In the entries below, count every line containing "Live". Return the number and nothing else.

------------------------------------------------

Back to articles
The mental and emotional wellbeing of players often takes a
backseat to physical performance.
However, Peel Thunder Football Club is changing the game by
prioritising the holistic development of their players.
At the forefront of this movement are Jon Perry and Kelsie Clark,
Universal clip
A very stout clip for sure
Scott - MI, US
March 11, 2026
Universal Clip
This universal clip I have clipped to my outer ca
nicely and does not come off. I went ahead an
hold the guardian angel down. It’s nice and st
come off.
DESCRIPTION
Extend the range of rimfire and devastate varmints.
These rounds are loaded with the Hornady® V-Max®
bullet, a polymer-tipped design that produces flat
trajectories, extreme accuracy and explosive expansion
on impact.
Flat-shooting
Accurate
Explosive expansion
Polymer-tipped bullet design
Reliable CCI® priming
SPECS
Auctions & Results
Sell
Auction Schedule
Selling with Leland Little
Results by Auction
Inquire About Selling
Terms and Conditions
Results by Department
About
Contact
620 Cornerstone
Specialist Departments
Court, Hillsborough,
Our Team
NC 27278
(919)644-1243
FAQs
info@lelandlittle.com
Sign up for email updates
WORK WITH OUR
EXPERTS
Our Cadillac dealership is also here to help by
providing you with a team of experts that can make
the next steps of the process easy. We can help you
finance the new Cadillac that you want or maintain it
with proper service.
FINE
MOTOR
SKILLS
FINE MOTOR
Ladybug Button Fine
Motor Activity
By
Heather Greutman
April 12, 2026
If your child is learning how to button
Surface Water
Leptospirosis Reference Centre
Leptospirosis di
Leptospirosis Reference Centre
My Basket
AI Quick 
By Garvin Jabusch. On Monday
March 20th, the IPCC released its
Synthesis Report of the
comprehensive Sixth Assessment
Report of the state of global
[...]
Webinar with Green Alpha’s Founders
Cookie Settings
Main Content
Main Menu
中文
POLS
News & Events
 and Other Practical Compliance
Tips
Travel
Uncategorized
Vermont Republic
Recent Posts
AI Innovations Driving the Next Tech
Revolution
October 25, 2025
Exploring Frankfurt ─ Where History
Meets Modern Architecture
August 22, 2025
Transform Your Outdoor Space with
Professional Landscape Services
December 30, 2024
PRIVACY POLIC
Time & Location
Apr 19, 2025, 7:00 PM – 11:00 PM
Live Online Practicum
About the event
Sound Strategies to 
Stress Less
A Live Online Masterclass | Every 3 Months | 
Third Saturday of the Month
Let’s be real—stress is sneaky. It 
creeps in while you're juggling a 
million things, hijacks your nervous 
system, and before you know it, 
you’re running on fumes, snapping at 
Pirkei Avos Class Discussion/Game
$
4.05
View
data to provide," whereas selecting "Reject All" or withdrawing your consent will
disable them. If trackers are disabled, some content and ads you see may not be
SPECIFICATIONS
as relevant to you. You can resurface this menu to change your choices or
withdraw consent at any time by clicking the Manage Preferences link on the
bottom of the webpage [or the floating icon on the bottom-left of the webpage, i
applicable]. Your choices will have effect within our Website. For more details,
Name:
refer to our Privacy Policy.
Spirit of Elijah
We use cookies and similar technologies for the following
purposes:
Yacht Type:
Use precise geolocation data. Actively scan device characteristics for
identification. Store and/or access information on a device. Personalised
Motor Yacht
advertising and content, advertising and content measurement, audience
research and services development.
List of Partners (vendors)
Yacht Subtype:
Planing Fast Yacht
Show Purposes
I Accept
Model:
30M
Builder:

------------------------------------------------

## Answer space
2